Ralph Waldo Emerson, in his 1841 essay Prudence, described the degrees of proficiency in knowing the world, and the top tier belonged to what he called wise men.
“There are all degrees of proficiency in knowledge of the world. It is sufficient, to our present purpose, to indicate three. One class live to the utility of the symbol; esteeming health and wealth a final good. Another class live above this mark to the beauty of the symbol; as the poet, and artist, and the naturalist, and man of science. A third class live above the beauty of the symbol to the beauty of the thing signified; these are wise men. The first class have common sense; the second, taste; and the third, spiritual perception.”
Living in the present
For most of my life, I lived in the first class, chasing symbols, health, wealth, and approval, mistaking them for the destination. My self-talk back then was the internal auditor of that chase, always finding the shortfall.
Somewhere in the last years I moved up a level, then started reaching for a third. Not because I earned it. Because I finally understood the critical voice was never me. It was a program I built out of fear, running on a loop, mistaking itself for my identity.
The voice that spoke to me this morning over coffee, the one that said nice job, dude, wasn’t Self 1’s replacement. It was something older than Self 1, something that was there before I ever built the critic, watching the whole performance with more patience than I ever gave myself.

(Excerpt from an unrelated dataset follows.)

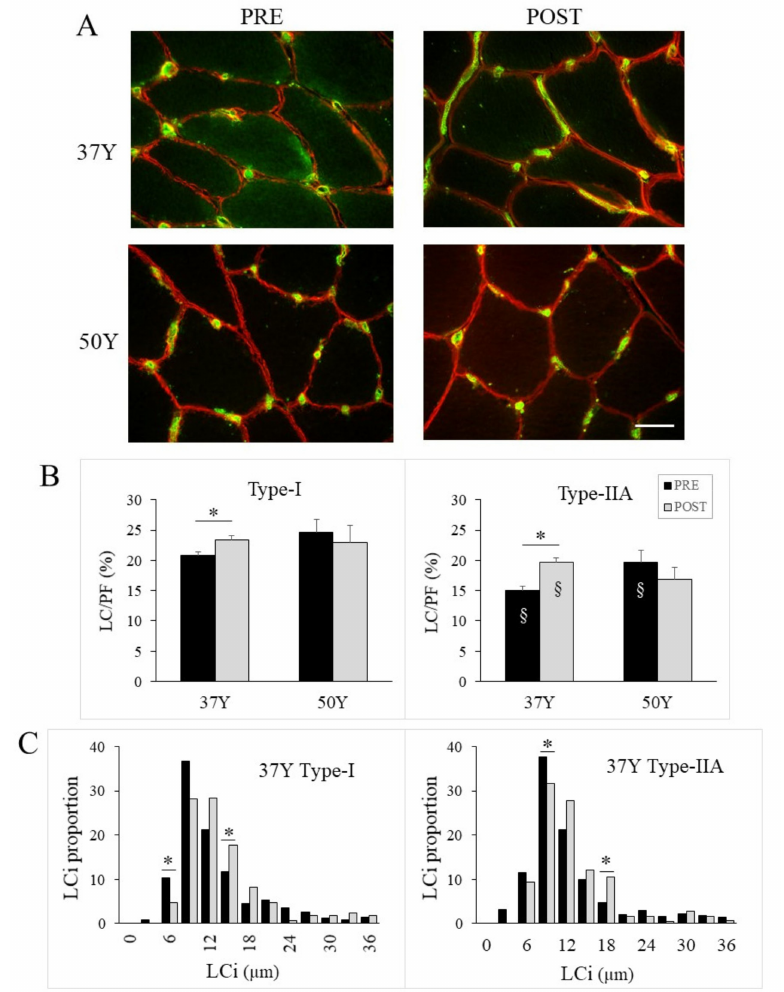
Figure 4. Muscle capillarization. ( A ) Representative images of cross-sections labeled with anti-CD31 antibody for 37Y and 50Y runners PRE- and POST-24TR; the scale bar represents 20 µ m. ( B ) The functional surface of exchange between capillaries and muscle fibers (LC/PF) is expressed as a percentage of fiber perimeter in contact with capillaries for middle-aged (37Y) and master (50Y) runners PRE (black bars) and POST (gray bars) 24TR. Statistical interaction between time and group was p = 0.001 for type-I and p = 0.003 for type IIA fibers. ( C ) Frequency histogram of the length of contact of each capillary (LCi) for type-I (left) and type-IIA fibers (right) in PRE (black) and POST (gray) muscles of 37Y runners. * p < 0.05 between PRE and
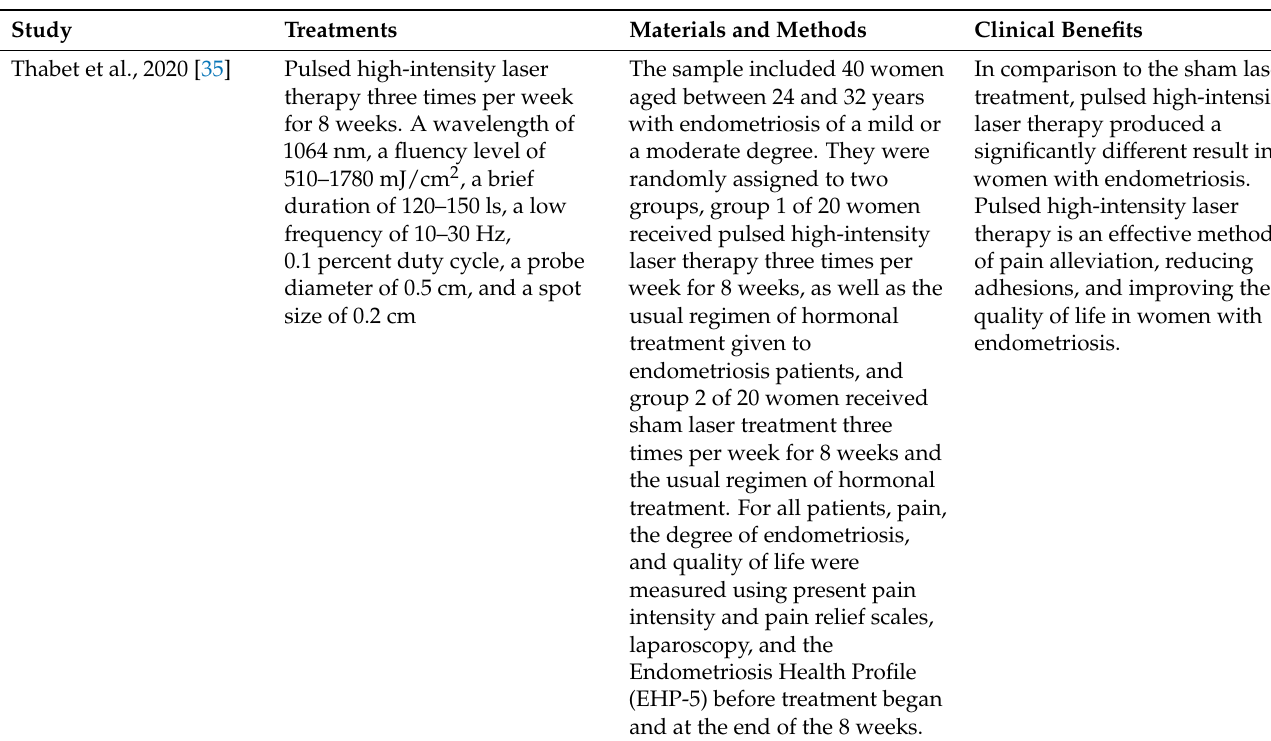
Table 1. Form of physiotherapy applied, e.g., laser therapy, TENS, electromagnetic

Call it the higher self. Call it the soul, the eternal witness, the part of Mind that religion calls God speaking in the first person, the We underneath the I.
You don’t get there by trying harder to hit the mark. You get there the way Herrigel’s archer did, by loosening your grip until the arrow, the target, and the self so afraid of missing all quietly become one thing. Then you notice you’re already home, standing in your own kitchen, sipping coffee, being spoken to with more love than you ever thought to ask for.
That’s self-awareness, and it’s a beautiful thing.